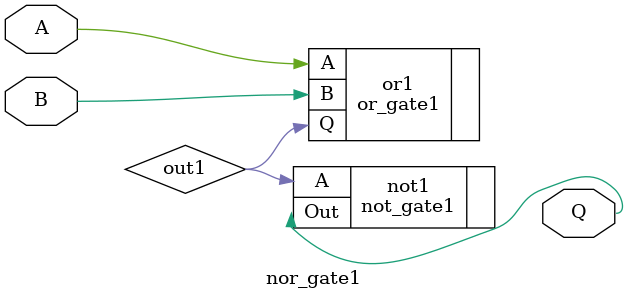
<source format=v>
`timescale 1ns / 1ps


module nor_gate1(
    input A,
    input B,
    output Q
    );
    
    wire out1;
    
    or_gate1 or1(
        .A(A),
        .B(B),
        .Q(out1)
    );
    
    not_gate1 not1(
        .A(out1),
        .Out(Q)
    );

endmodule

</source>
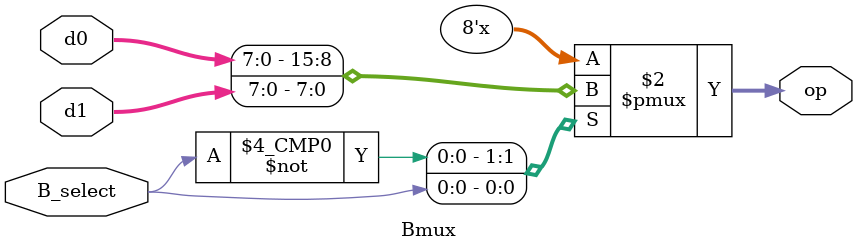
<source format=v>
`timescale 1ns / 1ps

module Bmux(
    input [7:0]d0,
    input [7:0]d1,
    input B_select,
    output reg[7:0]op
    );
	 
	 always@(d0,d1,B_select)
	 begin
		case(B_select)
		1'b0 : op <= d0;
		1'b1 : op <= d1;
		endcase
	 end
	 
endmodule

</source>
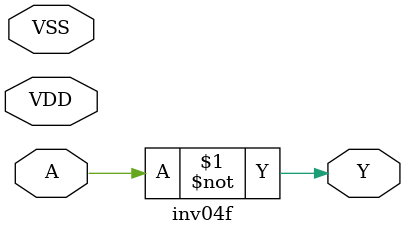
<source format=v>


module inv04f ( Y, VSS, VDD, A );

  input A;
  output Y;
  inout VDD;
  inout VSS;
  assign Y = ~A;
endmodule

</source>
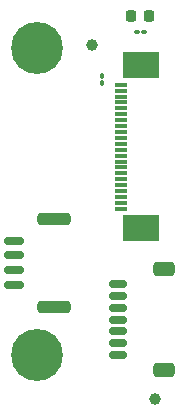
<source format=gbr>
%TF.GenerationSoftware,KiCad,Pcbnew,7.0.10*%
%TF.CreationDate,2024-02-01T11:04:59-05:00*%
%TF.ProjectId,quad_payload_adapter,71756164-5f70-4617-996c-6f61645f6164,rev?*%
%TF.SameCoordinates,Original*%
%TF.FileFunction,Soldermask,Top*%
%TF.FilePolarity,Negative*%
%FSLAX46Y46*%
G04 Gerber Fmt 4.6, Leading zero omitted, Abs format (unit mm)*
G04 Created by KiCad (PCBNEW 7.0.10) date 2024-02-01 11:04:59*
%MOMM*%
%LPD*%
G01*
G04 APERTURE LIST*
G04 Aperture macros list*
%AMRoundRect*
0 Rectangle with rounded corners*
0 $1 Rounding radius*
0 $2 $3 $4 $5 $6 $7 $8 $9 X,Y pos of 4 corners*
0 Add a 4 corners polygon primitive as box body*
4,1,4,$2,$3,$4,$5,$6,$7,$8,$9,$2,$3,0*
0 Add four circle primitives for the rounded corners*
1,1,$1+$1,$2,$3*
1,1,$1+$1,$4,$5*
1,1,$1+$1,$6,$7*
1,1,$1+$1,$8,$9*
0 Add four rect primitives between the rounded corners*
20,1,$1+$1,$2,$3,$4,$5,0*
20,1,$1+$1,$4,$5,$6,$7,0*
20,1,$1+$1,$6,$7,$8,$9,0*
20,1,$1+$1,$8,$9,$2,$3,0*%
G04 Aperture macros list end*
%ADD10RoundRect,0.150000X-0.700000X0.150000X-0.700000X-0.150000X0.700000X-0.150000X0.700000X0.150000X0*%
%ADD11RoundRect,0.250000X-1.150000X0.250000X-1.150000X-0.250000X1.150000X-0.250000X1.150000X0.250000X0*%
%ADD12C,4.400000*%
%ADD13RoundRect,0.100000X-0.130000X-0.100000X0.130000X-0.100000X0.130000X0.100000X-0.130000X0.100000X0*%
%ADD14R,1.117600X0.304800*%
%ADD15R,3.124200X2.311400*%
%ADD16RoundRect,0.100000X0.100000X-0.130000X0.100000X0.130000X-0.100000X0.130000X-0.100000X-0.130000X0*%
%ADD17RoundRect,0.218750X-0.218750X-0.256250X0.218750X-0.256250X0.218750X0.256250X-0.218750X0.256250X0*%
%ADD18RoundRect,0.250000X0.650000X-0.350000X0.650000X0.350000X-0.650000X0.350000X-0.650000X-0.350000X0*%
%ADD19RoundRect,0.150000X0.625000X-0.150000X0.625000X0.150000X-0.625000X0.150000X-0.625000X-0.150000X0*%
%ADD20C,1.000000*%
G04 APERTURE END LIST*
D10*
%TO.C,J4*%
X94050000Y-103280000D03*
X94050000Y-104530000D03*
X94050000Y-105780000D03*
X94050000Y-107030000D03*
D11*
X97400000Y-101430000D03*
X97400000Y-108880000D03*
%TD*%
D12*
%TO.C,H1*%
X96000000Y-87000000D03*
%TD*%
D13*
%TO.C,R1*%
X104410000Y-85630000D03*
X105050000Y-85630000D03*
%TD*%
D14*
%TO.C,J1*%
X103050000Y-100589999D03*
X103050000Y-100090000D03*
X103050000Y-99589998D03*
X103050000Y-99089999D03*
X103050000Y-98590000D03*
X103050000Y-98089999D03*
X103050000Y-97590000D03*
X103050000Y-97089998D03*
X103050000Y-96589999D03*
X103050000Y-96090000D03*
X103050000Y-95589999D03*
X103050000Y-95090000D03*
X103050000Y-94589998D03*
X103050000Y-94089999D03*
X103050000Y-93590000D03*
X103050000Y-93089999D03*
X103050000Y-92590000D03*
X103050000Y-92089998D03*
X103050000Y-91589999D03*
X103050000Y-91090000D03*
X103050000Y-90589999D03*
X103050000Y-90090000D03*
D15*
X104749999Y-102254999D03*
X104749999Y-88424999D03*
%TD*%
D16*
%TO.C,C1*%
X101470000Y-89955000D03*
X101470000Y-89315000D03*
%TD*%
D17*
%TO.C,D1*%
X103888500Y-84229000D03*
X105463500Y-84229000D03*
%TD*%
D12*
%TO.C,H2*%
X96000000Y-113000000D03*
%TD*%
D18*
%TO.C,J3*%
X106695000Y-105670000D03*
X106695000Y-114270000D03*
D19*
X102820000Y-106970000D03*
X102820000Y-107970000D03*
X102820000Y-108970000D03*
X102820000Y-109970000D03*
X102820000Y-110970000D03*
X102820000Y-111970000D03*
X102820000Y-112970000D03*
%TD*%
D20*
%TO.C,TP1*%
X100634800Y-86741000D03*
%TD*%
%TO.C,TP2*%
X105994200Y-116713000D03*
%TD*%
M02*

</source>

— PROBLEM TO SOLVE —
Print the entire listing above verbatim. No picture should be included.

— ANSWER BOX —
<source format=v>
`timescale 1ns / 1ps


module nor_gate1(
    input A,
    input B,
    output Q
    );
    
    wire out1;
    
    or_gate1 or1(
        .A(A),
        .B(B),
        .Q(out1)
    );
    
    not_gate1 not1(
        .A(out1),
        .Out(Q)
    );

endmodule

</source>
<source format=v>
`timescale 1ns / 1ps

module Bmux(
    input [7:0]d0,
    input [7:0]d1,
    input B_select,
    output reg[7:0]op
    );
	 
	 always@(d0,d1,B_select)
	 begin
		case(B_select)
		1'b0 : op <= d0;
		1'b1 : op <= d1;
		endcase
	 end
	 
endmodule

</source>
<source format=v>


module inv04f ( Y, VSS, VDD, A );

  input A;
  output Y;
  inout VDD;
  inout VSS;
  assign Y = ~A;
endmodule

</source>
<source format=gbr>
%TF.GenerationSoftware,KiCad,Pcbnew,7.0.10*%
%TF.CreationDate,2024-02-01T11:04:59-05:00*%
%TF.ProjectId,quad_payload_adapter,71756164-5f70-4617-996c-6f61645f6164,rev?*%
%TF.SameCoordinates,Original*%
%TF.FileFunction,Soldermask,Top*%
%TF.FilePolarity,Negative*%
%FSLAX46Y46*%
G04 Gerber Fmt 4.6, Leading zero omitted, Abs format (unit mm)*
G04 Created by KiCad (PCBNEW 7.0.10) date 2024-02-01 11:04:59*
%MOMM*%
%LPD*%
G01*
G04 APERTURE LIST*
G04 Aperture macros list*
%AMRoundRect*
0 Rectangle with rounded corners*
0 $1 Rounding radius*
0 $2 $3 $4 $5 $6 $7 $8 $9 X,Y pos of 4 corners*
0 Add a 4 corners polygon primitive as box body*
4,1,4,$2,$3,$4,$5,$6,$7,$8,$9,$2,$3,0*
0 Add four circle primitives for the rounded corners*
1,1,$1+$1,$2,$3*
1,1,$1+$1,$4,$5*
1,1,$1+$1,$6,$7*
1,1,$1+$1,$8,$9*
0 Add four rect primitives between the rounded corners*
20,1,$1+$1,$2,$3,$4,$5,0*
20,1,$1+$1,$4,$5,$6,$7,0*
20,1,$1+$1,$6,$7,$8,$9,0*
20,1,$1+$1,$8,$9,$2,$3,0*%
G04 Aperture macros list end*
%ADD10RoundRect,0.150000X-0.700000X0.150000X-0.700000X-0.150000X0.700000X-0.150000X0.700000X0.150000X0*%
%ADD11RoundRect,0.250000X-1.150000X0.250000X-1.150000X-0.250000X1.150000X-0.250000X1.150000X0.250000X0*%
%ADD12C,4.400000*%
%ADD13RoundRect,0.100000X-0.130000X-0.100000X0.130000X-0.100000X0.130000X0.100000X-0.130000X0.100000X0*%
%ADD14R,1.117600X0.304800*%
%ADD15R,3.124200X2.311400*%
%ADD16RoundRect,0.100000X0.100000X-0.130000X0.100000X0.130000X-0.100000X0.130000X-0.100000X-0.130000X0*%
%ADD17RoundRect,0.218750X-0.218750X-0.256250X0.218750X-0.256250X0.218750X0.256250X-0.218750X0.256250X0*%
%ADD18RoundRect,0.250000X0.650000X-0.350000X0.650000X0.350000X-0.650000X0.350000X-0.650000X-0.350000X0*%
%ADD19RoundRect,0.150000X0.625000X-0.150000X0.625000X0.150000X-0.625000X0.150000X-0.625000X-0.150000X0*%
%ADD20C,1.000000*%
G04 APERTURE END LIST*
D10*
%TO.C,J4*%
X94050000Y-103280000D03*
X94050000Y-104530000D03*
X94050000Y-105780000D03*
X94050000Y-107030000D03*
D11*
X97400000Y-101430000D03*
X97400000Y-108880000D03*
%TD*%
D12*
%TO.C,H1*%
X96000000Y-87000000D03*
%TD*%
D13*
%TO.C,R1*%
X104410000Y-85630000D03*
X105050000Y-85630000D03*
%TD*%
D14*
%TO.C,J1*%
X103050000Y-100589999D03*
X103050000Y-100090000D03*
X103050000Y-99589998D03*
X103050000Y-99089999D03*
X103050000Y-98590000D03*
X103050000Y-98089999D03*
X103050000Y-97590000D03*
X103050000Y-97089998D03*
X103050000Y-96589999D03*
X103050000Y-96090000D03*
X103050000Y-95589999D03*
X103050000Y-95090000D03*
X103050000Y-94589998D03*
X103050000Y-94089999D03*
X103050000Y-93590000D03*
X103050000Y-93089999D03*
X103050000Y-92590000D03*
X103050000Y-92089998D03*
X103050000Y-91589999D03*
X103050000Y-91090000D03*
X103050000Y-90589999D03*
X103050000Y-90090000D03*
D15*
X104749999Y-102254999D03*
X104749999Y-88424999D03*
%TD*%
D16*
%TO.C,C1*%
X101470000Y-89955000D03*
X101470000Y-89315000D03*
%TD*%
D17*
%TO.C,D1*%
X103888500Y-84229000D03*
X105463500Y-84229000D03*
%TD*%
D12*
%TO.C,H2*%
X96000000Y-113000000D03*
%TD*%
D18*
%TO.C,J3*%
X106695000Y-105670000D03*
X106695000Y-114270000D03*
D19*
X102820000Y-106970000D03*
X102820000Y-107970000D03*
X102820000Y-108970000D03*
X102820000Y-109970000D03*
X102820000Y-110970000D03*
X102820000Y-111970000D03*
X102820000Y-112970000D03*
%TD*%
D20*
%TO.C,TP1*%
X100634800Y-86741000D03*
%TD*%
%TO.C,TP2*%
X105994200Y-116713000D03*
%TD*%
M02*

</source>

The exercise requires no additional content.